Winnipeg conference showcases Nunavut designers, businesses
“Over the three-day span, artists posted over $35,000 worth of sales”
Coral Harbour designer Adina Tarralik Duffy had a feeling that her onesie jumper covered in pictures of Klik—a canned process ham familiar to many Nunavummiut—would be a success.
The “premium pork onesie” recently premiered at the Northern Perspectives Conference’s opening night fashion show Feb. 1 in Winnipeg, Man.
But still, Duffy, who designs clothes and jewelry through her company, Ugly Fish, felt nervous.
“Unleashing a Klik onesie on the world is not without a little anxiety,” she told Nunatsiaq News Feb. 6 from her home on Southampton Island.
But the onesie turned out to be a big hit, as did Duffy’s other designs that feature everyday items from her childhood—like her Pilot Biscuit leggings.
“It’s always surprising to see who takes to a design. And it’s a great feeling when people want what you create. You can never tell who’s going to want a ridiculous onesie.”
The conference, put on by the Nunavut Arts and Craft Association, the Baffin Chamber of Commerce and the Kivalliq Chamber of Commerce, ran from Feb. 1 to Feb. 3 at the Winnipeg Art Gallery.
And the event gave featured artists and businesses from both the Baffin and Kivalliq regions a chance to connect with and expand their market, Duffy said.
“I thought, well, this is stupendous! They get it. When you find your audience or your market, it’s exciting and fun and gratifying,” she said.
It’s this kind of opportunity for Nunavut businesses, especially in the cultural sector, that organizers of the event hoped for, Justin Ford told Nunatsiaq News Feb. 7.
“Over the three-day span, artists posted over $35,000 worth of sales. And we’re expecting that to increase because of other orders and connections artists made with organizations and companies during the event,” said Ford, the interim executive director of NACA.
The arts organization put on the opening-night fashion show, which included nearly 30 models who walked a 700-foot walkway through WAG galleries sporting clothes and jewelry designed by six Nunavut artists.
“A lot of people really enjoyed the fact that they were watching modern Inuit fashion designs going through these galleries that had old traditional pieces of Inuit artwork and sculptures, with Inuit and non-Inuit fine art,” Ford said.
In addition to the fashion show, a number of Nunavut musicians also performed at the three-day event while wearing modern Inuit designs.
And that gave the audience an opportunity to make an even deeper connection with what Nunavut artists have to offer, said Ford.
“If you see a throat singing performance where the singers are wearing a beautiful contemporary Inuit parka, for example, that brings more meaning to the performance and the parka.”
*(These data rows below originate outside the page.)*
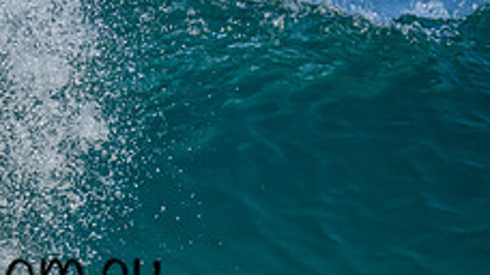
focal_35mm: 2693
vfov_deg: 0.5
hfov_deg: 0.8
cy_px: 157
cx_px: -230
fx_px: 34973
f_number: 6.3
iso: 280
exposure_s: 1/2000
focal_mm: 800
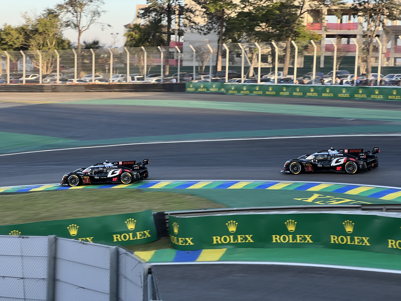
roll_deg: -3.3
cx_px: 200
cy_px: 150
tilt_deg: -6.1
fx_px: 892
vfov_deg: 19.1
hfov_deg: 25.3
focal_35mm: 77
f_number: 2.8
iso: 40
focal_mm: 9
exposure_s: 1/99
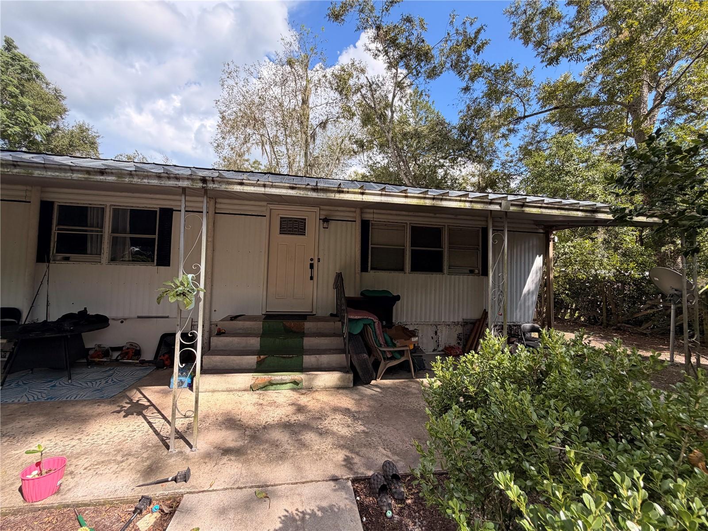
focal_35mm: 14
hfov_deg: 102.1
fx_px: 286
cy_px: 266
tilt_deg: +1.8
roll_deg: -0.3
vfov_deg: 85.7
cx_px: 354
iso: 40
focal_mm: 2.22
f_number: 2.2
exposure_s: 1/602
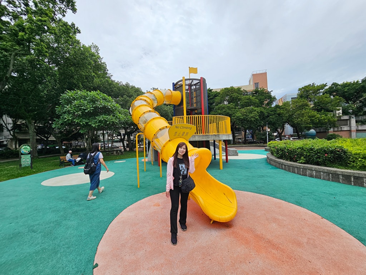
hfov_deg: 106.2
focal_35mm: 13
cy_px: 138
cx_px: 183
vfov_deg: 89.9
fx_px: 137
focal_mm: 2.2
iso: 50
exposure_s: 1/2643
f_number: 2.2
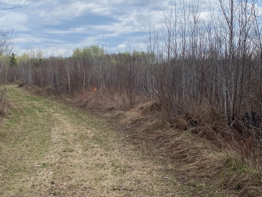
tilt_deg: -1.0
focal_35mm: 48
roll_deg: -2.8
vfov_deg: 30.2
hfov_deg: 39.5
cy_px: 88
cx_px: 160
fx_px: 363
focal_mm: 4.25
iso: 32
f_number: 1.8
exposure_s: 1/4444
But the conference was also about developing business relationships between the Baffin and Kivalliq regions and between Nunavut and Manitoba, said Chris West, the executive director of the BRCC.
“There’s already millions and millions of dollars in business between the Kivalliq and Manitoba. So we were looking for ways to expand on that, and to extend that into the Baffin region,” West said.
In the final tally, West said the event was even better attended than anticipated: About 125 delegates and 30 tradeshow booth operators participated with 150 people attending the opening meet and greet.
Keynote speakers included Nunavut government ministers Monica Ell-Kanayuk and George Kuksuk, as well as Manitoba MLA Wab Kinew.
Some artists, speakers and sponsors from the Kivalliq region couldn’t make the event because of bad weather and out of respect for the recent tragedy that claimed the lives of three men.
The trade show paid tribute to those victims by auctioning off a couple of airline tickets donated by Calm Air and sending the proceeds to the families of the victims, said West.
“It was pretty special because the tickets sold for $3,000, and then there were three or four other organizations who came up afterwards and donated $500 each.”
The Northern Perspectives Conference will be held again in 2019—in alternating years with the Northern Lights Tradeshow in Ottawa, to be held next in 2018.